My sea kayak has a mast step for a sail. It is directly infront of the cockpit and its like a short rod tube holder, but very tough, since its made of stainless steel with a big support plate to take the mast and load of the sail. I cut a wooden dowel to fit the hole and inserted it vertically so it sticks up to about the height of the handline. The central hole in the handline is placed directly over the dowel, and a heavy bungy cord (strung between decklines) is drawn up through the middle of the handline hole. A wooden club (which can later be used to pacify the fish) is inserted horizontally through the bungy cords to hold it onto the deck and provides the tension on the handline and necessary drag as the fish runs. SO the vertical dowel prevents the handline being dragged off the deck and the horizontal club through the bungies holds it down. agricultural, but cheap and reliable. just get the tension right on the bungies!
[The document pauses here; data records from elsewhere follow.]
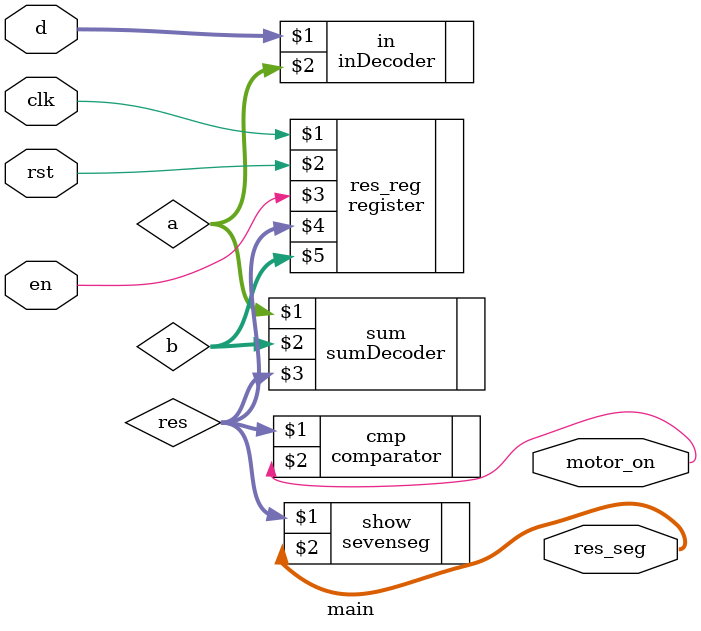
<source format=sv>
module main (input logic clk, rst, en,
				 input logic [3: 0] d,
				 output logic motor_on,
				 output logic [6: 0] res_seg);

	logic [1: 0] a, b, res;
	
	inDecoder in (d, a);
	
	sumDecoder sum (a, b, res);
	
	register res_reg (clk, rst, en, res, b);
	
	comparator cmp (res, motor_on);
	
	sevenseg show (res, res_seg);
	
endmodule

</source>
see pic of set up attached.

best of luck out there.
cheers
Kayaka


----------



## vertigrator (Jul 25, 2006)

Thanks for sharing the setup. My mind still boggles at the thought of hauling in such a beast by hand form a kayak.


----------



## yakspearo (Oct 22, 2009)

Wow that's an incredible fish and on a hand line with hungry seals about even more so! Amazing! Best of luck for your future endeavors.


----------



## paulthetaffy (Jan 27, 2010)

Congratulations that's an amazing capture!! Love the handline setup too - simple but effective. Who needs expensive reels with heavy drags to chase big fish when you have a plastic hand line spool, a bungee cord, and a piece of wood? Love it 

Paul


----------